Дородный, с тремя подбородками, лейб-медик Обермиллер — определил у Черкасского злокачественную лихорадку. Главный медицинский инспектор Действующей армии Присёлков и адрианопольский доктор француз Жупан — быстрый в речи и жестикуляции — были иного мнения.

— Желчь разлилась, и отравленная кровь бросилась в голову, — убежденно говорил Присёлков, поводя плечом с серебряным погоном.

— Можно ожидать апоплексического удара, — скороговоркой поддержал его Жупан.

Обермиллер возвратился в комнату, где лежал князь, ободряюще сжал его потную руку выше запястья:

— Бог даст, все кончится благополучно.

Черкасский приоткрыл глаза.

— Нет, не выберусь я, — сказал он спокойно.

А минутой позже стал буйствовать:

— Оставьте меня в покое! Все вон отсюда!

Присланную медицинскую сестру — рослую молодую Глыбину — князь тоже пытался прогнать. Сбросив одеяло, столкнул на пол бутылки с горячей водой, обогревающие ноги.

Сильная, спокойная Глыбина убеждала его, как младенца:

— Ну нельзя же так, Владимир Александрович, нельзя!

Черкасский неожиданно утихомирился, сказал капризно, но уже вяло:

— Что вы со мной делаете, не хочу…

И, помолчав, торжественно, почти шепотом произнес:

— Они не понимают, что от меня зависит участь Болгарии. Под «ними» князь подразумевал и главнокомандующего, и военного министра Милютина, и даже грудастую, отвратительную госпожу Глыбину, что обращается с ним так непочтительно.

Но Глыбина бесстрастно поставила ему горчичники, а затем, услышав, что у него боли в желудке, начала втирать сильными, толстыми пальцами какую-то мазь с хлороформом и прикладывать теплые салфетки.

…Ночью разразилась гроза. Одна за другой следовали вспышки молний. Гром, казалось, сотрясал дом.

Черкасский лежал, повернув лицо к высокому окну. Порывы ветра бросали в стекло водяные струи. Князю мерещилось: то будто в Адрианополь хлынули турки и начали резню, то болгары подняли восстание против его «Проекта…», то капитан Бекасов, держа высоко над собой отрубленную голову государя, кричал: «Смерть тиранам!».

И сам князь закричал на весь дом, забился в судорогах, а когда прибежал доктор Делоне, спавший в соседней комнате с дверью, приоткрытой к больному, то застал Черкасского уже мертвым.

* * *

Полковник Газельдорф заготовил сопроводительное письмо, где были его излюбленные: «имею честь доложить вашему превосходительству», «по вышеизложенным причинам», «присовокупляю дело», «попытки к совращению нижних чинов с пути верности, к потрясению существующего порядка».

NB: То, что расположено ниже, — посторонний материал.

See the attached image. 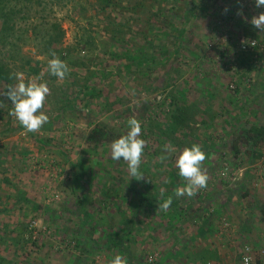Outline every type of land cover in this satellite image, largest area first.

Это письмо, вместе с досье, барон передал вахмистру Быхотько, которому вменялось конвоировать Бекасова в Одессу. Там сейчас находился начальник штаба корпуса жандармов генерал Селиверстов, личность, по мнению барона, весьма посредственная и к нему, Газельдорфу, относящаяся предвзято. Жаль было переправлять ему такой козырь: пожнет, ничтожество, плоды чужого труда.

…До Филиппополя Бекасов ехал железной дорогой в арестантском вагоне. Здесь снова на Федора Ивановича нахлынуло горе. Он еще в Адрианополе слышал о смерти глубоко чтимого им поэта Некрасова. Но сейчас из обрывка «Русских ведомостей», найденного под нарами, узнал некоторые подробности похорон.

«Впереди гроба, — писала газета, — несли венки с девизами из стихов покойного… На венке из живых цветов надпись: „Слава печальнику дела народного“. Мыслящая Россия в трауре… Об этом говорят больше, чем о пленении Османа…».